1961 Schwinn 26" Tiger.

Nice original 2 speed Tiger. Found this last night in a retired High School shop teacher's attic. He bought it new in 1961 to deliver newspapers. Just got it home from the car wash. Very nice original condition.


----------



## TammyN (Oct 11, 2013)

Nice find! I love the color.


----------



## Typhoon64 (Oct 11, 2013)

Hey great find. I have the same exact one I found about a month ago.


----------



## Overhauler (Oct 11, 2013)

nice find ........... I have a 1960 speedster in radiant green ....... my favorite Schwinn green ( it pops )........nice score
 Lee


----------



## schwinnbikebobb (Oct 11, 2013)

I really like these!  Here is mine if you want to see it with w/w's. The black grips are correct but I like the white better.


----------



## Typhoon64 (Oct 11, 2013)

Yes I like the white grips better. Mine still has the correct black grips. Would any of you know what paint matches this green or where I can get some paint that matches? I have a small area in rear fender that can use some painting as it seems it was banged up a bit before I got it.

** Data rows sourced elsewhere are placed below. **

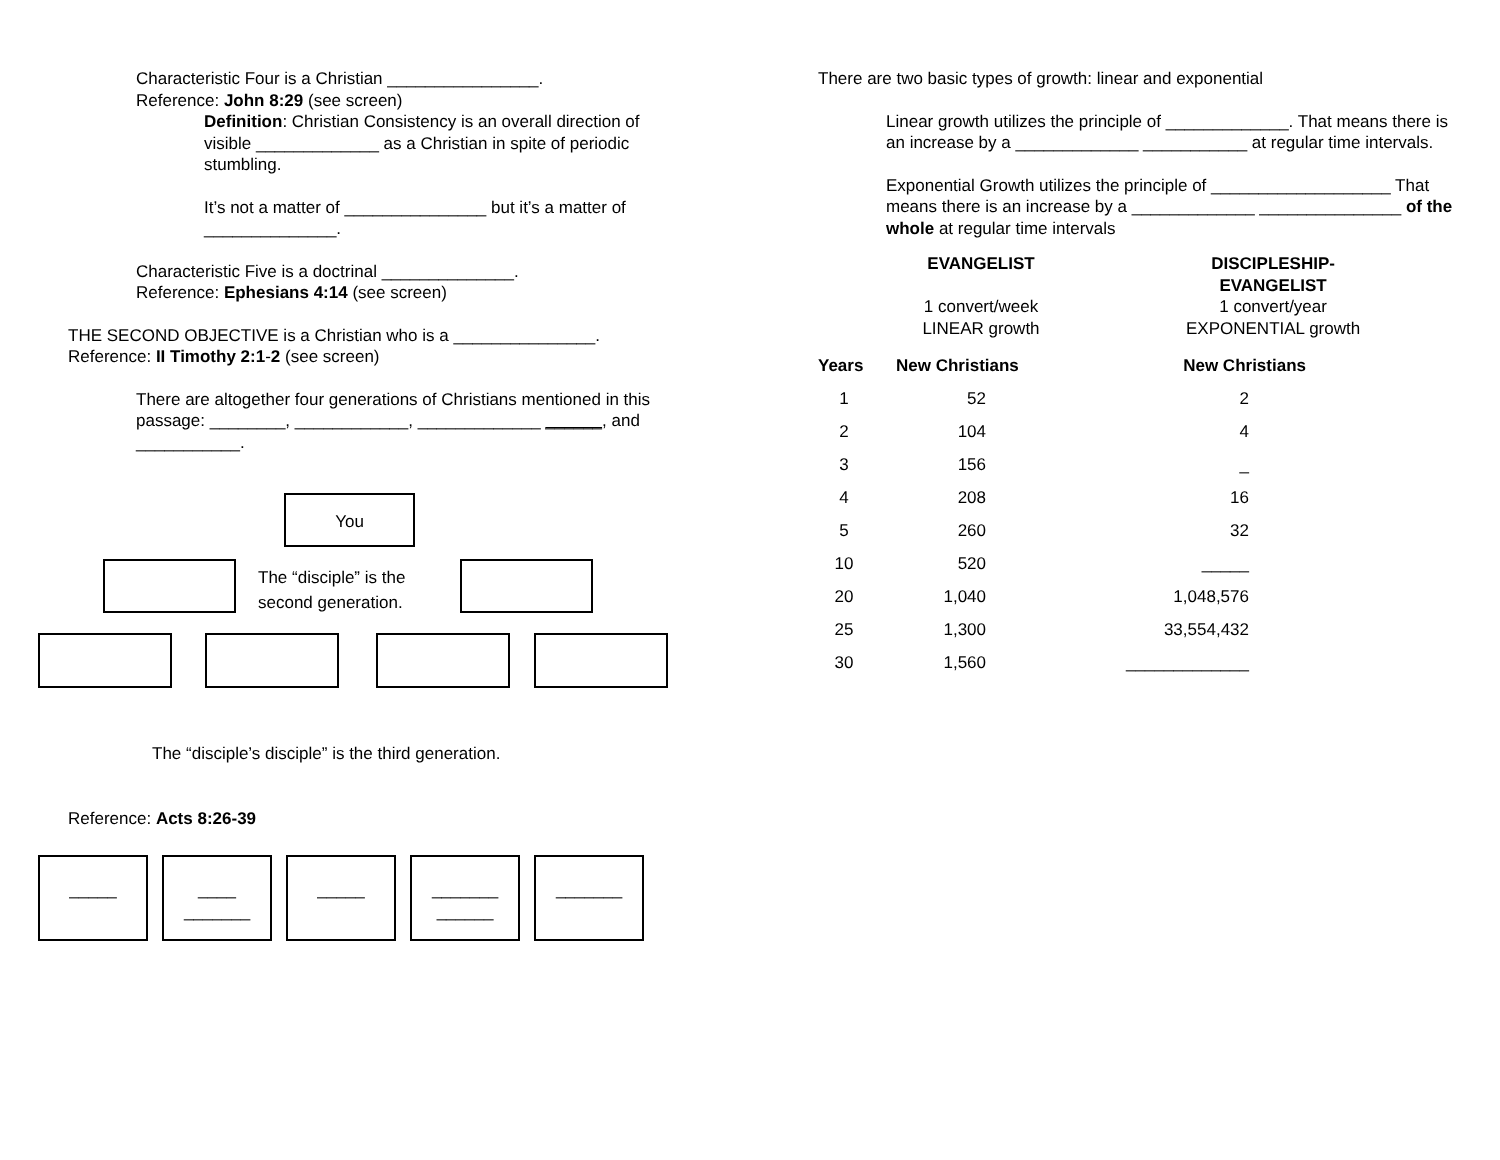Characteristic Four is a Christian ________________.
Reference: John 8:29 (see screen)
Definition: Christian Consistency is an overall direction of visible _____________ as a Christian in spite of periodic stumbling.
It’s not a matter of _______________ but it’s a matter of ______________.
Characteristic Five is a doctrinal ______________.
Reference: Ephesians 4:14 (see screen)
THE SECOND OBJECTIVE is a Christian who is a _______________.
Reference: II Timothy 2:1-2 (see screen)
There are altogether four generations of Christians mentioned in this passage: ________, ____________, _____________ ______, and ___________.
You
The “disciple” is the
second generation.
The “disciple’s disciple” is the third generation.
Reference: Acts 8:26-39
_____ ____
_______
_____ _______
______
_______
There are two basic types of growth: linear and exponential
Linear growth utilizes the principle of _____________. That means there is an increase by a _____________ ___________ at regular time intervals.
Exponential Growth utilizes the principle of ___________________ That means there is an increase by a _____________ _______________ of the whole at regular time intervals
EVANGELIST
1 convert/week
LINEAR growth
DISCIPLESHIP-
EVANGELIST
1 convert/year
EXPONENTIAL growth
| Years | New Christians | New Christians |
| --- | --- | --- |
| 1 | 52 | 2 |
| 2 | 104 | 4 |
| 3 | 156 | _ |
| 4 | 208 | 16 |
| 5 | 260 | 32 |
| 10 | 520 | _____ |
| 20 | 1,040 | 1,048,576 |
| 25 | 1,300 | 33,554,432 |
| 30 | 1,560 | _____________ |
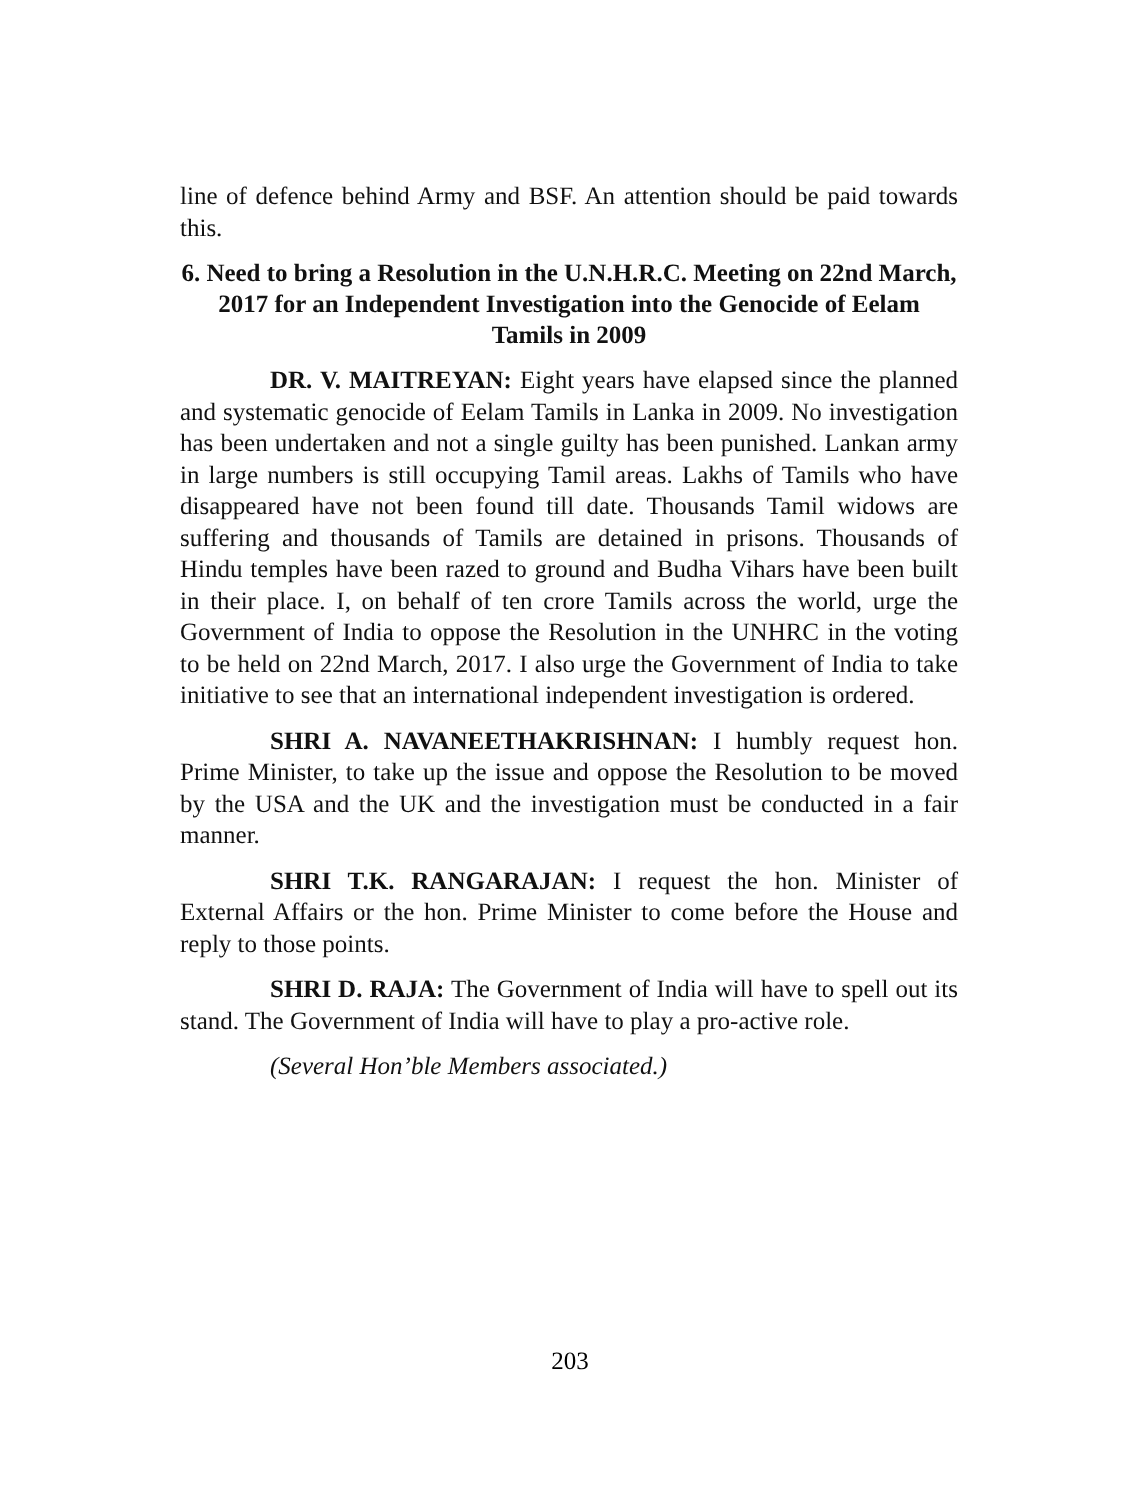line of defence behind Army and BSF. An attention should be paid towards this.
6. Need to bring a Resolution in the U.N.H.R.C. Meeting on 22nd March, 2017 for an Independent Investigation into the Genocide of Eelam Tamils in 2009
DR. V. MAITREYAN: Eight years have elapsed since the planned and systematic genocide of Eelam Tamils in Lanka in 2009. No investigation has been undertaken and not a single guilty has been punished. Lankan army in large numbers is still occupying Tamil areas. Lakhs of Tamils who have disappeared have not been found till date. Thousands Tamil widows are suffering and thousands of Tamils are detained in prisons. Thousands of Hindu temples have been razed to ground and Budha Vihars have been built in their place. I, on behalf of ten crore Tamils across the world, urge the Government of India to oppose the Resolution in the UNHRC in the voting to be held on 22nd March, 2017. I also urge the Government of India to take initiative to see that an international independent investigation is ordered.
SHRI A. NAVANEETHAKRISHNAN: I humbly request hon. Prime Minister, to take up the issue and oppose the Resolution to be moved by the USA and the UK and the investigation must be conducted in a fair manner.
SHRI T.K. RANGARAJAN: I request the hon. Minister of External Affairs or the hon. Prime Minister to come before the House and reply to those points.
SHRI D. RAJA: The Government of India will have to spell out its stand. The Government of India will have to play a pro-active role.
(Several Hon’ble Members associated.)
203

Otherwise paint is in great condition.


----------



## oldfart36 (Oct 11, 2013)

Thanks guys. Plans are to polish up the rims and chrome, and keep her like she is.


----------



## rollfaster (Oct 12, 2013)

*Very nice find*

I've been looking for a radiant green middleweight for some time, and all I find is rough condition ones. Nice score.


----------